Enclosure, Firoda, Co. Kilkenny
Co. Kilkenny |
Enclosures
On the upland terrain of Firoda in County Kilkenny, a low circular bank sits quietly in a buffer zone between open ground and forestry, so overgrown with heather, reeds, and tufted grass that it barely announces itself at all.
What makes it quietly awkward, historically speaking, is that nobody is entirely sure what it is or when it was built. It could be a relatively mundane sheep pen from the nineteenth century. It could be something considerably older.

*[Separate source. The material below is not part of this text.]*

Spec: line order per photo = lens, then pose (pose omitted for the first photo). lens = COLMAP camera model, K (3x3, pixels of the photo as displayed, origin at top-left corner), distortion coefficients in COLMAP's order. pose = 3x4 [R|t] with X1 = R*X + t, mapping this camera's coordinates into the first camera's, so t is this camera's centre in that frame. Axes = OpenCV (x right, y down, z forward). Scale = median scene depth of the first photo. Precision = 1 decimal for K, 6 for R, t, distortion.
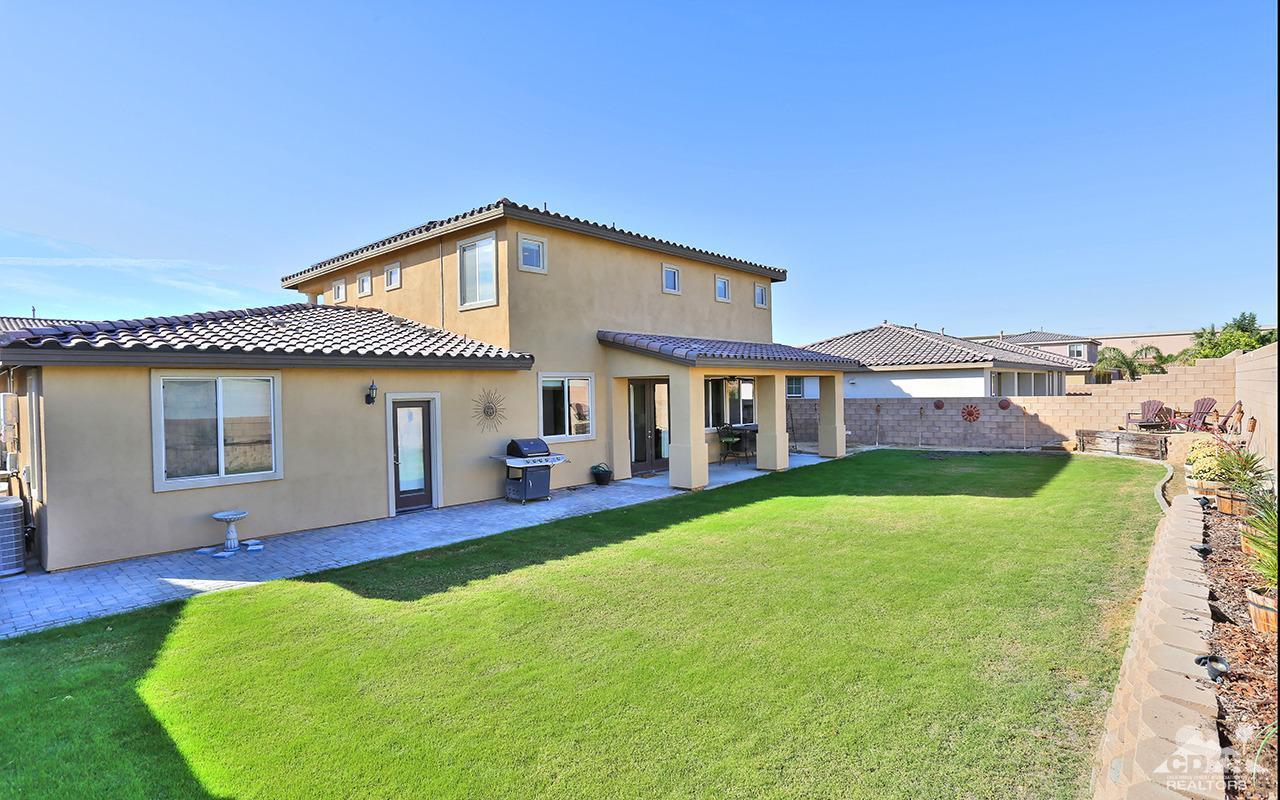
lens RADIAL K [[608.1, 0, 619.3], [0, 608.1, 400.6], [0, 0, 1]] dist [-0.070945, 0.028118]
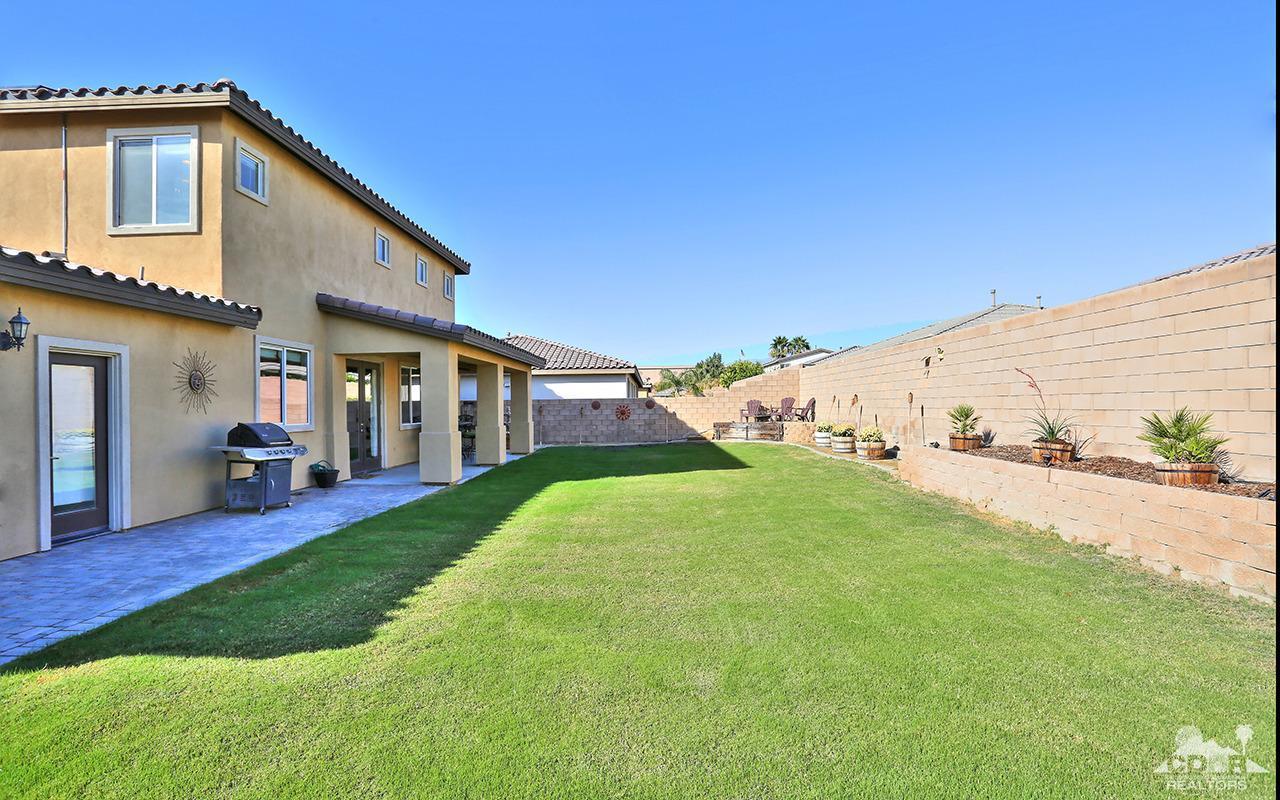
lens RADIAL K [[608.1, 0, 619.3], [0, 608.1, 400.6], [0, 0, 1]] dist [-0.070945, 0.028118]
pose [[0.786641, 0.014849, 0.617232, -0.228450], [0.001397, 0.999665, -0.025831, 0.050960], [-0.617409, 0.021182, 0.786357, 0.172154]]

The structure is defined by a continuous earthen bank, roughly two metres wide at its base and narrowing to under a metre at the crest, with shallow ditches, known as fosses, running along both its inner and outer edges. These fosses are modest in depth, barely more than ten to fifteen centimetres, which gives the whole thing a low, unassuming profile in the landscape. The critical clue, or rather the critical absence of one, comes from cartographic evidence. The first edition Ordnance Survey six-inch map, surveyed in 1839, makes no mention of the enclosure at all. It only appears on the 1900 revision, where it is drawn as a continuous circular line rather than with hachures, the fine radiating marks that surveyors typically used to indicate earthen banks and raised features. That representational choice on the map suggests the cartographer may have understood it as a standing enclosure of some kind, possibly a functional pen, rather than an ancient monument. The post-1800 date implied by its absence from the earlier map would be consistent with a sheep enclosure built during a period of upland pastoral farming. And yet the very fact of its circularity keeps the question open. Circular enclosures in Ireland have deep prehistoric and early medieval roots, and a later farmer building a pen might just as easily have chosen a square or rectangular form.